Data |
########################################

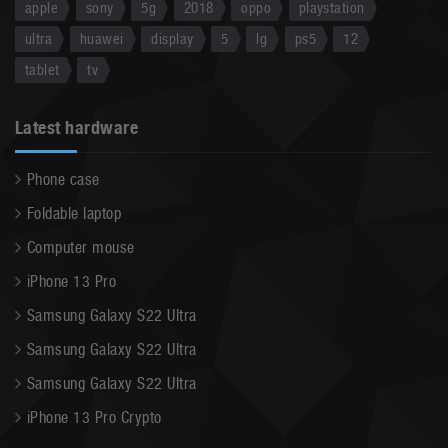
apple
sony
5g
2018
oppo
playstation
ultra
huawei
display
5
lg
ps5
12
tablet
tv
Latest hardware
Phone case
Foldable laptop
Computer mouse
iPhone 13 Pro
Samsung Galaxy S22 Ultra
Samsung Galaxy S22 Ultra
Samsung Galaxy S22 Ultra
iPhone 13 Pro Crypto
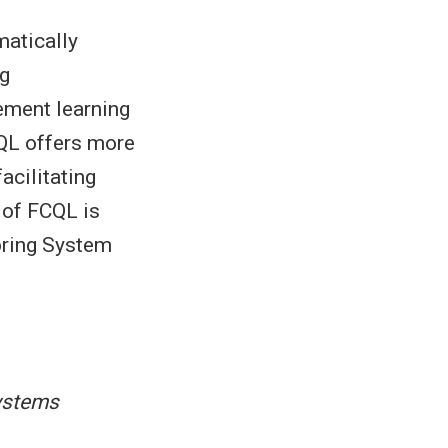
matically
ng
cement learning
CQL offers more
acilitating
 of FCQL is
toring System
ystems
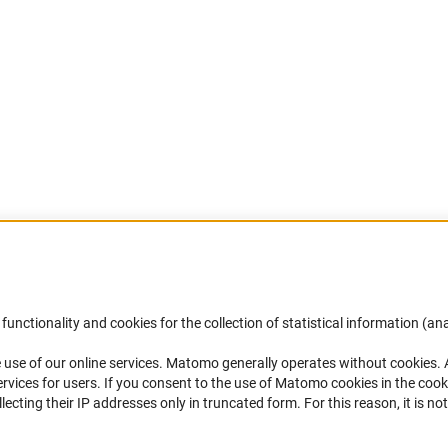
Accessibility
DFG Newsletter
functionality and cookies for the collection of statistical information (ana
(
 use of our online services. Matomo generally operates without cookies
.
Services and Information for Persons with
Receive news from the DFG directly 
rvices for users. If you consent to the use of Matomo cookies in the cook
Disabilities
mailbox.
ting their IP addresses only in truncated form. For this reason, it is not 
Accessibility Statement
Report a Barrier
Subscribe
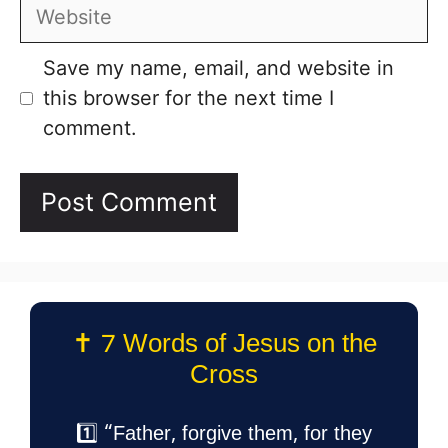
Website
Save my name, email, and website in
this browser for the next time I
comment.
✝️ 7 Words of Jesus on the
Cross
1️⃣ “Father, forgive them, for they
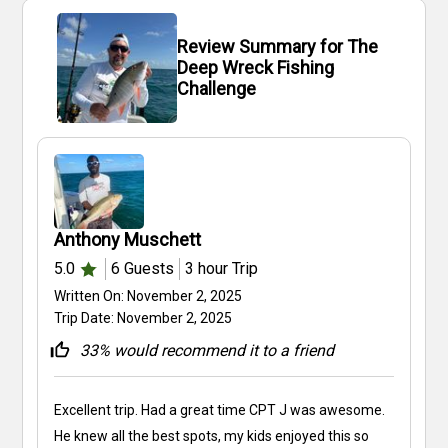
Review Summary for The
Deep Wreck Fishing
Challenge
Anthony Muschett
5.0
6
Guests
3 hour
Trip
Written On:
November 2, 2025
Trip Date:
November 2, 2025
33
% would recommend it to a friend
Excellent trip. Had a great time CPT J was awesome.
He knew all the best spots, my kids enjoyed this so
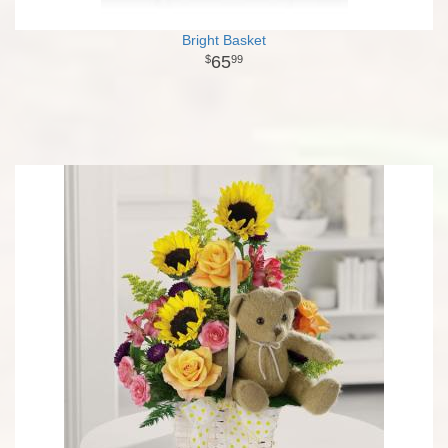
Bright Basket
65
99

########################################

Prompt |
Write out the data in full and exactly as given, though without the images.

Result for this task |
apple
sony
5g
2018
oppo
playstation
ultra
huawei
display
5
lg
ps5
12
tablet
tv
Latest hardware
Phone case
Foldable laptop
Computer mouse
iPhone 13 Pro
Samsung Galaxy S22 Ultra
Samsung Galaxy S22 Ultra
Samsung Galaxy S22 Ultra
iPhone 13 Pro Crypto
matically
ng
cement learning
CQL offers more
acilitating
 of FCQL is
toring System
ystems
Accessibility
DFG Newsletter
functionality and cookies for the collection of statistical information (ana
(
 use of our online services. Matomo generally operates without cookies
.
Services and Information for Persons with
Receive news from the DFG directly 
rvices for users. If you consent to the use of Matomo cookies in the cook
Disabilities
mailbox.
ting their IP addresses only in truncated form. For this reason, it is not 
Accessibility Statement
Report a Barrier
Subscribe
Website
Save my name, email, and website in
this browser for the next time I
comment.
✝️ 7 Words of Jesus on the
Cross
1️⃣ “Father, forgive them, for they
Review Summary for The
Deep Wreck Fishing
Challenge
Anthony Muschett
5.0
6
Guests
3 hour
Trip
Written On:
November 2, 2025
Trip Date:
November 2, 2025
33
% would recommend it to a friend
Excellent trip. Had a great time CPT J was awesome.
He knew all the best spots, my kids enjoyed this so
Bright Basket
65
99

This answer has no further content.